The dubious colonial origins of Section 377A is reason enough to ask why Malaysia continues to have this relic piece of legislation on its statute books today. One obvious explanation would be that it has proven to be a convenient and easy tool to use against political foes. 

This, however, should be a reason to abolish the law, not leave it unchallenged. Another less obvious explanation, and one worthy of more query, is related to how sex and sexuality - along with gender diversity - continue to be narrowly understood in this country.

Like the nineteenth century, heteronormative conceptions dominate what constitutes acceptable sexual relations and acts today - with sex within heterosexual marriage the most privileged - rendering those who fall outside these boundaries at risk of being labelled "abnormal" or "deviant". 

Indeed, growing intolerance here means that such labels are not just useful to eliminate political competition but are also engaged to harass, extort or limit the public participation and representation of LGBT people and people of diverse genders and sexualities, or worse, to threaten and endanger their lives.

Rather than question the colonial basis for criminalising "unnatural sex", lawmakers in post-independence Malaysia further expanded and strengthened its ambit.

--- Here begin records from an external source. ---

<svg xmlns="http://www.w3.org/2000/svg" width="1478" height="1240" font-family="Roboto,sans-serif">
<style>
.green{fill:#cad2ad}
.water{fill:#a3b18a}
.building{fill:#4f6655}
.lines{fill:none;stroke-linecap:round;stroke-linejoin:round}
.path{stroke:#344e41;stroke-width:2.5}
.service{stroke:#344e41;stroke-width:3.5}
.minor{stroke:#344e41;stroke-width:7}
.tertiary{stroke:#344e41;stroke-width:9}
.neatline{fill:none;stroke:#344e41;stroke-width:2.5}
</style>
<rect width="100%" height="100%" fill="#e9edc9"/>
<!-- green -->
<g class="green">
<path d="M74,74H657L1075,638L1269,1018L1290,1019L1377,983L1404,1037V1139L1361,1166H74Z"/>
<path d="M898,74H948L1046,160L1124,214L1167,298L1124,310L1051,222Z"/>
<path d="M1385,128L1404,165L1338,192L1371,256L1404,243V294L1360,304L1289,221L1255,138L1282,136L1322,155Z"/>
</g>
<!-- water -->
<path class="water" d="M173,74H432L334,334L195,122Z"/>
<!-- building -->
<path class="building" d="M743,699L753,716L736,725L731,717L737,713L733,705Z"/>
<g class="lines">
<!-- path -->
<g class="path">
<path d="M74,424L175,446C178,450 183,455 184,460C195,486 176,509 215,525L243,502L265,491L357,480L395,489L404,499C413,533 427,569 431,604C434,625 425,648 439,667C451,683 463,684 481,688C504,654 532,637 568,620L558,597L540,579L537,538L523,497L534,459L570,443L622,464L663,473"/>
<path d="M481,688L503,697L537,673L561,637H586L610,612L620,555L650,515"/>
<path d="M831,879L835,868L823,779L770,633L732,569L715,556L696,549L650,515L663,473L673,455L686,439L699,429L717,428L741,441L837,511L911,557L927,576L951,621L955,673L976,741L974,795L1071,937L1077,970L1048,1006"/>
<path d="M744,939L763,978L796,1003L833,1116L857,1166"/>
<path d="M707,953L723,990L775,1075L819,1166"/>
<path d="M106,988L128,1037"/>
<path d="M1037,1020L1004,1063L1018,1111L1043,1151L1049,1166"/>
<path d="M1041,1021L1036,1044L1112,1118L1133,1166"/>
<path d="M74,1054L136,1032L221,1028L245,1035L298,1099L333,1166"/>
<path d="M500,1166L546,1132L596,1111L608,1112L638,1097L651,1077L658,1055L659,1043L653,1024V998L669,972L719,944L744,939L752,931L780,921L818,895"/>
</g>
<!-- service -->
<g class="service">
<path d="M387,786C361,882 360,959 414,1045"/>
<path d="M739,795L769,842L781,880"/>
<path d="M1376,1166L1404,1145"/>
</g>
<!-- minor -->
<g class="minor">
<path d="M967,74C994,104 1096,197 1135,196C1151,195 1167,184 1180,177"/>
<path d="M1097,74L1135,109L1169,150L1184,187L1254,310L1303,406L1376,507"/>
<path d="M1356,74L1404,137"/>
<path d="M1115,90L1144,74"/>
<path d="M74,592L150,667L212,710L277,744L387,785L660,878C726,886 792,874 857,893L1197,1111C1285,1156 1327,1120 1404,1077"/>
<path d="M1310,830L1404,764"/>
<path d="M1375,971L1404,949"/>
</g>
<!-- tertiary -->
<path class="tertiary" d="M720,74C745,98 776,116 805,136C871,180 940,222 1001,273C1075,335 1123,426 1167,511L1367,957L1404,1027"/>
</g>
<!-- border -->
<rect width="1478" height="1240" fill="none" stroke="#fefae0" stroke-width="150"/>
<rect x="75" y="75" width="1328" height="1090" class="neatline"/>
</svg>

In 1989, Parliament responded to pressure by women’s groups to expand the definition of rape in the Penal Code to cover anal rape. However, for reasons never made public, it criminalised this under 377, not Section 375 on rape. 

The same logic behind this decision was repeated in 2004 when the act of using an object to rape a person was also prohibited under 377. Presumably, this had to do with how some could not fathom sex as anything besides heterosexual penile penetration of the vagina. That they chose to categorise these as "unnatural offences" rather than forced sex, ie rape, is telling.

Also telling has been the decision to impose harsher penalties as a deterrent. In the 1989 reforms, the maximum jail time for sodomy was raised from 10 to 20 years. Similarly, when mandatory whipping was added to the penalties under Sections 377B and 377C in conjunction with the adoption of the Sexual Offences Against Children Act 2017. 

This lack of distinction between the punishments for consensual and non-consensual sexual relations - the only difference being the minimum five-year jail sentence for the latter - is very problematic and highlights the challenges around dislodging deeply embedded colonial notions of "proper" (read: "natural" and "normal") sex.

Given this history and misconceptions around 377, it is critical to encourage more dialogues on how the hierarchy of sexualities and genders has evolved (ie who decided what was acceptable and why, as well as how these decisions were enforced), and if left unaddressed, what the impact of maintaining this hierarchy will be on the long-term wellbeing of the nation. 

This would be especially timely in light of the largely positive developments across the globe where an increasing number of states are recognising the need to modernise, reform or repeal such legislation.


TAN BENG HUI is an independent researcher who works on issues of gender, sexuality and development in Malaysia. This article was produced in collaboration with Queer Lapis.

The views expressed here are those of the author/contributor and do not necessarily represent the views of Malaysiakini.